▸ **WORK ORDER**
What lines in the following entries hold the word "rotate"? Copy each one.
┌─ MATERIAL FOR THIS EXERCISE
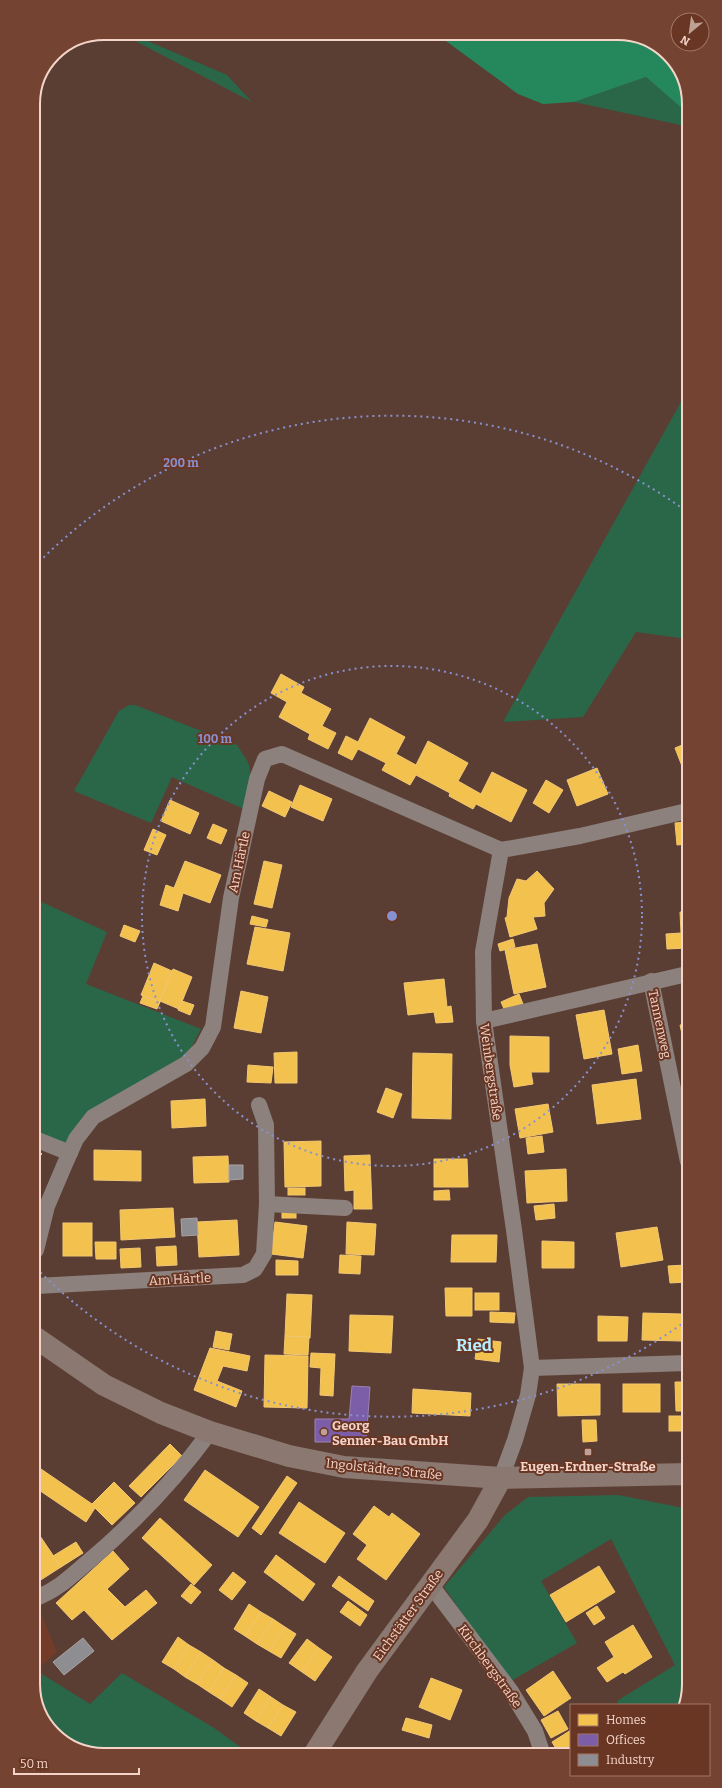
<svg xmlns="http://www.w3.org/2000/svg" width="722" height="1788" font-family="Bitter,serif">
<style>
.built{fill:#733c29}
.green{fill:#2a6749}
.forest{fill:#25885d}
.homes{fill:#f2c14e;stroke:#f3c773}
.offices{fill:#7b5ea7;stroke:#9f81b1}
.industry{fill:#8d8d92;stroke:#aca2a2}
.lines{fill:none;stroke-linecap:round;stroke-linejoin:round}
.minor{stroke:#8d817d;stroke-width:16}
.secondary{stroke:#8a7871;stroke-width:22}
.ring{fill:none;stroke:#8891d0;stroke-width:2;stroke-dasharray:2 4}
.poi-dot{fill:#bea094;stroke:#693624;stroke-width:1.5}
.labels{text-anchor:middle;dominant-baseline:central;stroke-width:4;stroke-linejoin:round;paint-order:stroke}
.street-label{font-size:13px;fill:#f4d4c9;stroke:#693624}
.poi-label{font-size:13px;font-weight:bold;fill:#f4d4c9;stroke:#693624;text-anchor:start}
.district-label{font-size:17px;font-weight:bold;fill:#b7edff;stroke:#693624}
.rim{fill:none;stroke:#f4d4c9;stroke-width:2}
.centre{fill:#8891d0;stroke:#693624;stroke-width:2}
.ring-label{font-size:12px;text-anchor:middle;font-weight:bold;fill:#8891d0;stroke:#693624;stroke-width:4;stroke-linejoin:round;paint-order:stroke}
</style>
<rect width="100%" height="100%" fill="#5a3e33"/>
<polygon class="built" points="36,1602 57,1652 37,1670"/>
<g class="green">
<polygon points="120,33 129,33 227,75 252,102"/>
<polygon points="646,77 685,111 685,126 574,102"/>
<polygon points="686,393 687,639 636,632 583,717 503,722"/>
<polygon points="129,705 135,705 237,745 248,762 252,779 244,809 172,777 151,823 74,791 119,711"/>
<polygon points="35,899 107,932 86,984 201,1029 188,1054 65,1144 35,1132"/>
<polygon points="618,1495 689,1509 689,1684 682,1705 619,1705 617,1701 675,1665 611,1539 541,1581 577,1643 509,1682 444,1587 505,1515 528,1497"/>
<polygon points="37,1671 90,1704 122,1673 214,1728 250,1754 99,1755 61,1740 37,1706"/>
</g>
<polygon class="forest" points="435,33 623,33 661,48 685,82 685,111 646,77 574,102 543,104 518,94"/>
<g class="homes">
<polygon points="281,674 304,687 301,693 331,709 322,726 336,733 328,749 308,739 310,734 279,717 287,702 271,693"/>
<polygon points="370,718 405,737 396,754 416,765 428,741 468,763 458,781 481,794 492,772 527,790 511,822 476,804 473,809 449,796 450,793 416,775 410,785 382,770 386,763 358,749 352,760 338,753 346,736 358,742"/>
<polygon points="687,743 687,779 675,748"/>
<polygon points="597,768 608,794 577,806 567,780"/>
<polygon points="546,780 563,790 549,813 533,803"/>
<polygon points="300,785 332,799 323,821 291,807"/>
<polygon points="269,791 292,802 285,817 262,806"/>
<polygon points="170,800 199,813 190,834 161,821"/>
<polygon points="687,822 687,844 677,845 675,823"/>
<polygon points="213,824 227,830 221,844 207,838"/>
<polygon points="153,829 166,835 157,855 144,850"/>
<polygon points="185,861 221,875 210,903 183,893 178,911 160,905 166,885 174,888"/>
<polygon points="264,861 282,865 272,908 254,904"/>
<polygon points="537,871 554,889 544,903 545,916 533,917 537,929 510,937 505,918 507,917 509,898 517,879 526,881"/>
<polygon points="680,912 687,912 687,948 667,949 666,934 681,933"/>
<polygon points="252,916 268,920 266,927 250,924"/>
<polygon points="124,925 140,931 135,942 120,936"/>
<polygon points="255,927 290,933 283,971 247,964"/>
<polygon points="513,939 515,947 500,951 498,944"/>
<polygon points="537,944 546,987 514,994 505,950"/>
<polygon points="154,963 172,971 160,1002 141,995"/>
<polygon points="173,969 192,977 179,1009 160,1001"/>
<polygon points="444,979 447,1007 451,1006 453,1022 436,1023 434,1012 408,1015 404,983"/>
<polygon points="241,991 268,997 261,1033 234,1028"/>
<polygon points="519,994 523,1004 505,1011 501,1002"/>
<polygon points="143,996 160,1002 157,1009 140,1003"/>
<polygon points="182,1001 194,1005 190,1015 178,1010"/>
<polygon points="604,1010 612,1054 584,1059 576,1015"/>
<polygon points="687,1024 688,1047 685,1047 680,1025"/>
<polygon points="510,1036 549,1037 549,1072 531,1072 533,1084 514,1087 510,1065"/>
<polygon points="638,1045 642,1071 622,1074 618,1049"/>
<polygon points="297,1052 297,1083 275,1083 274,1053"/>
<polygon points="413,1053 452,1054 451,1119 412,1118"/>
<polygon points="248,1065 273,1067 271,1083 247,1082"/>
<polygon points="636,1079 641,1119 597,1124 592,1085"/>
<polygon points="386,1088 402,1094 393,1118 377,1112"/>
<polygon points="205,1099 206,1126 172,1128 171,1101"/>
<polygon points="548,1104 553,1132 520,1138 515,1109"/>
<polygon points="542,1136 544,1152 528,1154 526,1138"/>
<polygon points="321,1141 321,1186 285,1187 284,1142"/>
<polygon points="35,1148 42,1154 35,1161"/>
<polygon points="94,1150 141,1151 141,1181 94,1180"/>
<polygon points="370,1155 372,1209 354,1209 354,1190 345,1191 344,1156"/>
<polygon points="228,1156 229,1182 194,1183 193,1157"/>
<polygon points="434,1159 467,1159 468,1187 434,1187"/>
<polygon points="566,1169 567,1201 527,1203 525,1171"/>
<rect x="288" y="1188" width="17" height="7"/>
<polygon points="449,1190 450,1200 434,1200 434,1191"/>
<polygon points="554,1204 555,1218 536,1220 534,1206"/>
<polygon points="173,1208 175,1237 121,1240 120,1210"/>
<rect x="282" y="1210" width="14" height="8"/>
<polygon points="237,1220 239,1255 199,1257 197,1222"/>
<polygon points="275,1222 307,1226 303,1258 271,1254"/>
<polygon points="347,1222 376,1224 374,1255 346,1254"/>
<rect x="63" y="1223" width="29" height="33"/>
<polygon points="657,1227 663,1260 621,1267 616,1233"/>
<polygon points="452,1235 497,1235 496,1262 451,1262"/>
<polygon points="542,1241 574,1242 574,1268 542,1268"/>
<polygon points="95,1242 116,1242 116,1259 96,1259"/>
<polygon points="176,1246 177,1265 157,1266 156,1247"/>
<polygon points="140,1248 141,1267 121,1268 120,1249"/>
<polygon points="340,1255 361,1256 360,1274 339,1273"/>
<polygon points="276,1260 298,1261 298,1275 276,1275"/>
<polygon points="685,1265 687,1282 670,1283 668,1266"/>
<polygon points="445,1288 472,1288 472,1316 446,1316"/>
<rect x="475" y="1293" width="24" height="17"/>
<polygon points="287,1294 312,1295 310,1338 285,1336"/>
<polygon points="490,1312 515,1313 514,1323 490,1322"/>
<polygon points="643,1313 682,1314 681,1341 642,1340"/>
<polygon points="350,1315 393,1316 391,1353 349,1351"/>
<polygon points="598,1316 628,1317 627,1341 598,1341"/>
<polygon points="216,1331 232,1334 229,1350 213,1347"/>
<polygon points="285,1336 309,1337 308,1355 284,1354"/>
<polygon points="478,1339 501,1342 499,1362 475,1359"/>
<polygon points="210,1348 250,1356 247,1371 223,1366 217,1381 242,1391 236,1407 194,1390"/>
<polygon points="311,1353 335,1354 333,1396 320,1395 321,1368 310,1367"/>
<polygon points="265,1355 308,1356 307,1408 264,1407"/>
<polygon points="675,1382 688,1382 688,1411 676,1411"/>
<polygon points="557,1384 600,1384 600,1415 558,1416"/>
<rect x="623" y="1384" width="37" height="28"/>
<polygon points="413,1389 471,1393 470,1416 412,1413"/>
<rect x="669" y="1416" width="14" height="15"/>
<polygon points="582,1420 596,1420 597,1441 583,1442"/>
<polygon points="170,1444 182,1456 141,1497 129,1486"/>
<polygon points="41,1469 92,1504 114,1482 135,1503 112,1525 95,1508 86,1522 36,1488 36,1476"/>
<polygon points="205,1470 259,1507 238,1537 184,1500"/>
<polygon points="287,1476 297,1483 261,1535 252,1528"/>
<polygon points="299,1502 345,1533 325,1563 279,1533"/>
<polygon points="374,1506 389,1517 392,1513 420,1534 386,1580 357,1559 367,1545 353,1534"/>
<polygon points="160,1518 212,1565 194,1585 142,1538"/>
<polygon points="36,1530 61,1567 36,1583"/>
<polygon points="76,1542 83,1553 61,1567 53,1556"/>
<polygon points="113,1551 129,1569 107,1589 125,1607 146,1590 157,1603 112,1640 84,1610 72,1620 56,1603"/>
<polygon points="276,1555 315,1584 303,1601 264,1572"/>
<polygon points="599,1566 615,1592 566,1622 550,1595"/>
<polygon points="233,1572 246,1582 232,1600 219,1590"/>
<polygon points="339,1576 374,1601 368,1611 332,1586"/>
<polygon points="191,1584 201,1592 191,1604 181,1596"/>
<polygon points="348,1601 367,1615 360,1626 340,1612"/>
<polygon points="249,1604 261,1612 245,1636 234,1629"/>
<polygon points="597,1606 605,1618 594,1625 586,1613"/>
<polygon points="261,1612 273,1619 257,1644 245,1636"/>
<polygon points="273,1619 285,1627 269,1651 257,1644"/>
<polygon points="633,1625 652,1657 625,1674 623,1672 607,1682 597,1668 614,1657 605,1642"/>
<polygon points="285,1627 296,1634 281,1658 269,1651"/>
<polygon points="178,1637 189,1645 174,1669 162,1662"/>
<polygon points="307,1639 319,1648 302,1672 289,1663"/>
<polygon points="189,1645 201,1652 185,1677 174,1669"/>
<polygon points="319,1648 332,1657 315,1681 302,1672"/>
<polygon points="201,1652 213,1660 197,1684 185,1677"/>
<polygon points="213,1660 224,1668 209,1692 197,1684"/>
<polygon points="224,1668 236,1675 220,1699 209,1692"/>
<polygon points="553,1671 571,1698 544,1716 526,1690"/>
<polygon points="236,1675 248,1683 232,1707 220,1699"/>
<polygon points="431,1678 462,1690 450,1720 419,1707"/>
<polygon points="259,1689 271,1697 256,1721 244,1713"/>
<polygon points="271,1697 283,1705 268,1728 256,1721"/>
<polygon points="283,1705 296,1712 281,1736 268,1728"/>
<polygon points="558,1711 568,1729 551,1738 541,1720"/>
<polygon points="406,1718 432,1725 429,1738 402,1730"/>
<polygon points="571,1730 571,1752 558,1752 552,1742"/>
</g>
<polygon class="offices" points="352,1386 370,1387 366,1442 315,1442 315,1419 349,1419"/>
<g class="industry">
<polygon points="229,1165 243,1165 243,1179 229,1180"/>
<polygon points="197,1218 198,1235 182,1236 181,1219"/>
<polygon points="83,1638 94,1651 64,1675 53,1662"/>
</g>
<g class="lines">
<g class="minor">
<polyline points="501,850 483,952 484,1021 514,1230 532,1368 528,1395 515,1440 501,1478"/>
<polyline points="501,850 580,836 687,811"/>
<polyline points="651,981 688,1162"/>
<polyline points="484,1021 687,974"/>
<polyline points="35,1139 70,1153"/>
<polyline points="267,1204 345,1208"/>
<polyline points="36,1250 47,1206 64,1166 76,1139 93,1117 186,1064 202,1048 213,1027 231,898 257,779 265,759 282,754 501,850"/>
<polyline points="36,1286 243,1275 255,1269 264,1254 267,1204 266,1125 259,1105"/>
<polyline points="532,1368 688,1363"/>
<polyline points="430,1584 510,1690 535,1731 542,1752"/>
<path d="M36,1598c23,-9 35,-22 53,-37 46,-39 85,-80 121,-129"/>
</g>
<g class="secondary">
<polyline points="36,1338 104,1385 161,1413 210,1432 289,1456 344,1467 501,1478 689,1474"/>
<polyline points="315,1753 367,1671 478,1520 501,1478"/>
</g>
</g>
<g class="ring">
<circle cx="392" cy="916" r="250"/>
<path d="M686 1321A500 500 0 0 1 38 1270M35 566A500 500 0 0 1 686 511"/>
</g>
<g class="poi-dot">
<circle cx="324" cy="1432" r="4"/>
<rect x="584" y="1448" width="8" height="8" rx="2"/>
</g>
<g class="labels">
<g class="street-label">
<text transform="translate(239 862) rotate(-78)">Am Härtle</text>
<text transform="translate(660 1024) rotate(78)">Tannenweg</text>
<text transform="translate(491 1072) rotate(82)">Weinbergstraße</text>
<text transform="translate(180 1279) rotate(-3)">Am Härtle</text>
<text transform="translate(384 1469) rotate(6)">Ingolstädter Straße</text>
<text transform="translate(408 1615) rotate(-54)">Eichstätter Straße</text>
<text transform="translate(490 1666) rotate(54)">Kirchbergstraße</text>
</g>
<g class="poi-label">
<text x="332" y="1425">Georg<tspan x="332" dy="15">Senner-Bau GmbH</tspan></text>
<text x="588" y="1466" text-anchor="middle">Eugen-Erdner-Straße</text>
</g>
<g class="district-label">
<text x="474" y="1345">Ried</text>
</g>
</g>
<path d="M0 0H722V1788H0ZM104 40H618A64 64 0 0 1 682 104V1684A64 64 0 0 1 618 1748H104A64 64 0 0 1 40 1684V104A64 64 0 0 1 104 40Z" fill="#744331" fill-rule="evenodd"/>
<path class="rim" d="M104 40H618A64 64 0 0 1 682 104V1684A64 64 0 0 1 618 1748H104A64 64 0 0 1 40 1684V104A64 64 0 0 1 104 40Z"/>
<circle cx="392" cy="916" r="6" class="centre"/>
<g class="ring-label">
<text x="181" y="467">200 m</text>
<text x="215" y="743">100 m</text>
</g>
<rect x="570" y="1704" width="140" height="72" fill="#693624" stroke="#a17566"/>
<rect x="578" y="1714" width="20" height="12" fill="#f2c14e" stroke="#a17566"/>
<text x="606" y="1724" font-size="12" fill="#f4d4c9">Homes</text>
<rect x="578" y="1734" width="20" height="12" fill="#7b5ea7" stroke="#a17566"/>
<text x="606" y="1744" font-size="12" fill="#f4d4c9">Offices</text>
<rect x="578" y="1754" width="20" height="12" fill="#8d8d92" stroke="#a17566"/>
<text x="606" y="1764" font-size="12" fill="#f4d4c9">Industry</text>
<g transform="translate(690 32) rotate(209)"><circle r="19" fill="#693624" stroke="#a17566"/>
<path d="M0-3L7 15L0 10L-7 15Z" fill="#bea094"/>
<text y="-6" font-size="11" font-weight="bold" text-anchor="middle" fill="#f4d4c9">N</text>
</g>
<path d="M14 1768v6h125v-6" fill="none" stroke="#f4d4c9" stroke-width="2"/>
<text x="20" y="1768" font-size="12" fill="#f4d4c9" stroke="#693624" stroke-width="3" paint-order="stroke">50 m</text>
</svg>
└─
▸ **OUTPUT OF THE TASK**
<text transform="translate(239 862) rotate(-78)">Am Härtle</text>
<text transform="translate(660 1024) rotate(78)">Tannenweg</text>
<text transform="translate(491 1072) rotate(82)">Weinbergstraße</text>
<text transform="translate(180 1279) rotate(-3)">Am Härtle</text>
<text transform="translate(384 1469) rotate(6)">Ingolstädter Straße</text>
<text transform="translate(408 1615) rotate(-54)">Eichstätter Straße</text>
<text transform="translate(490 1666) rotate(54)">Kirchbergstraße</text>
<g transform="translate(690 32) rotate(209)"><circle r="19" fill="#693624" stroke="#a17566"/>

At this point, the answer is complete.